What are the textbook ways of accessing 2D pitched memory vertically

Say i have a 1920 x 1080 image the size of a pixel could be a custom element. e.g. 8 * sizeof(float). I need to do some scanline operations on this pitched memory. My question is how do I do vertical scanning on a pitched memory more efficiently. Obviously horizontal scan is easy.

Ways that i can think of are:

  1. bind pitched memory to a texture memory.
  2. write a rotate kernel for pitched memory and do the horizontal scan

So what is the textbook way of doing this.

If you intend to do multiple vertical operations, then do one vertical operation per thread. The effective access pattern across threads in a warp can be nicely coalesced.

Cool. Method tested. It’s very fast

Actually, i forgot to call my kernel. The bench mark shows it’s very slow when it’s been called. I think it’s the cache miss while doing vertical scan. Do you have example of launching kernel vertically?

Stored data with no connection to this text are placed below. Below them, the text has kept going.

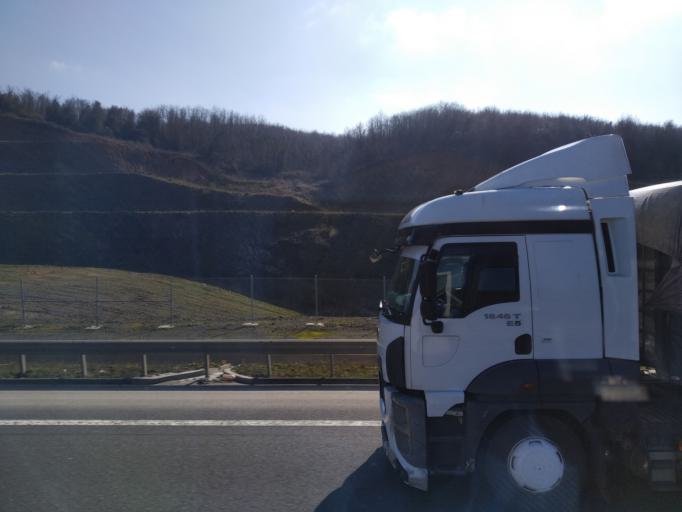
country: TR
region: Istanbul
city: Arikoey
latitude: 41.2311
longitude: 28.9444
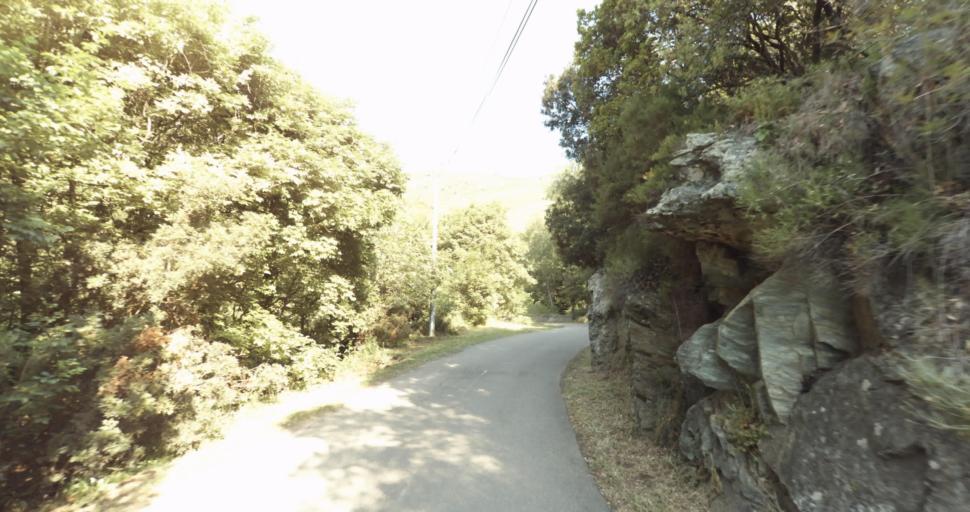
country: FR
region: Corsica
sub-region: Departement de la Haute-Corse
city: Biguglia
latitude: 42.6323
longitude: 9.4159
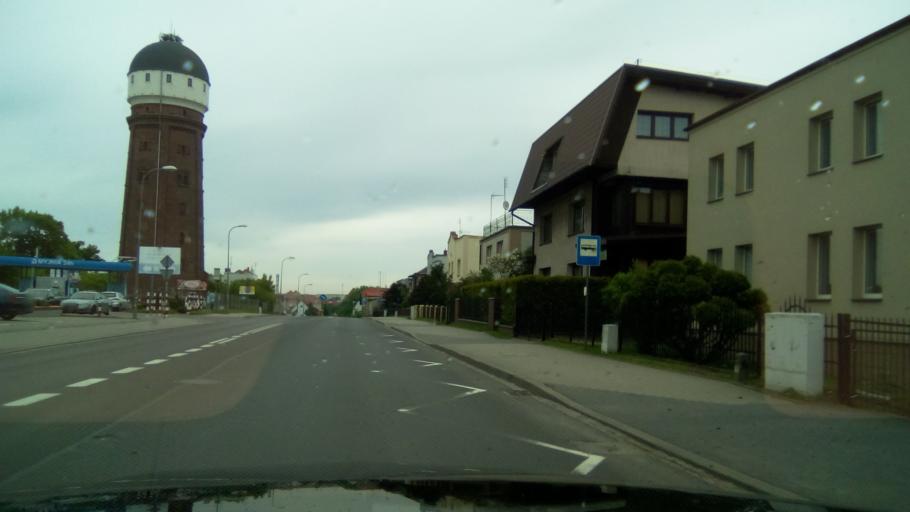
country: PL
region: Pomeranian Voivodeship
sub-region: Powiat chojnicki
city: Chojnice
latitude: 53.6904
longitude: 17.5523
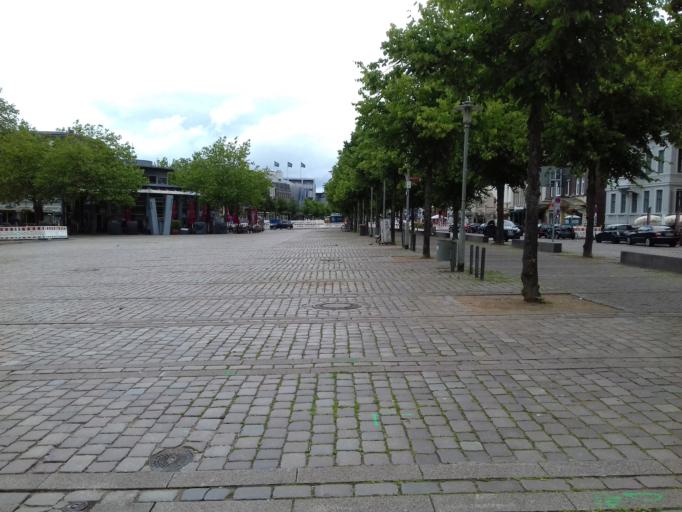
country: DE
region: Schleswig-Holstein
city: Neumunster
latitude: 54.0708
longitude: 9.9873
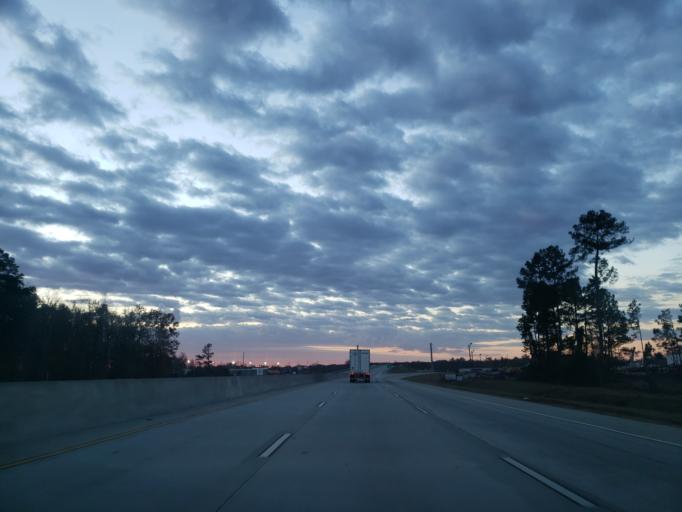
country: US
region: Georgia
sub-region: Chatham County
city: Port Wentworth
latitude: 32.1404
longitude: -81.1683
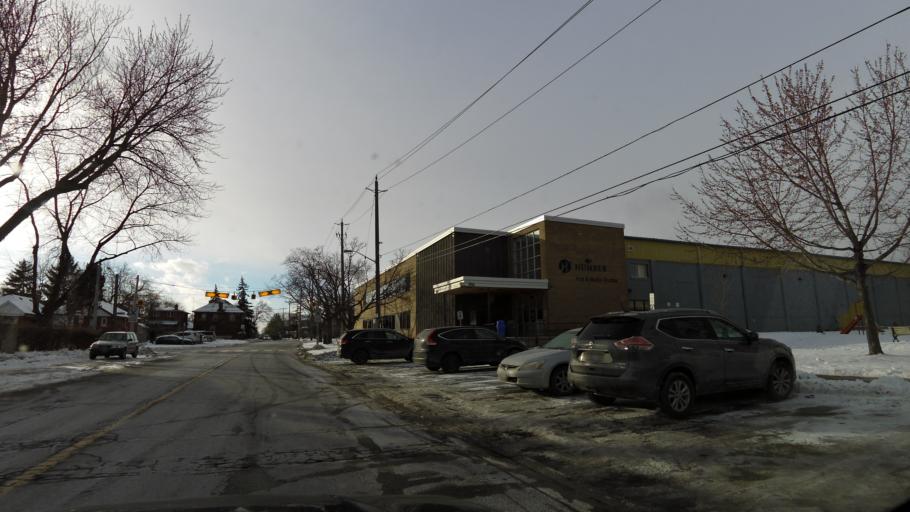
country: CA
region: Ontario
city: Etobicoke
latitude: 43.6002
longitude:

My current code looks like this:

int row = blockIdx.y * blockDim.y + threadIdx.y; //Row number
int col = blockIdx.x * blockDim.x + threadIdx.x; //Column number

if (row >= ceilf((float)CustomImageHeight / (float)10) || col >= CustomImageWidth)
{
return;
}

row *= D;

for(int winSoze = 0; winSize < 10; ++winSize)
{
custom* data_loc = (custom*)((uint8*)dev_ptr + pitch * row + winSize);
custom& data = data_loc[col]
}

For me, the canonical example is summing the rows of a matrix vs. summing the columns of a matrix.

For row-sums, you should use a parallel reduction method (across threads).

For column sums, you can have each thread perform a running sum of a column.

compare case 1 to case 2 in the final sample code in the answer here:

https://stackoverflow.com/questions/51526082/cuda-parallel-reduction-over-one-axis/51530238#51530238

case 1 is performing a classical parallel reduction for row sum, with cooperating threads, operating in the x-axis

case 2 is performing one sum per column per thread, operating in the y-axis

Note that both of these methods should be able to come close to a throughput which is equivalent to GPU main memory bandwidth - the performance upper bound for any memory-bound kernel.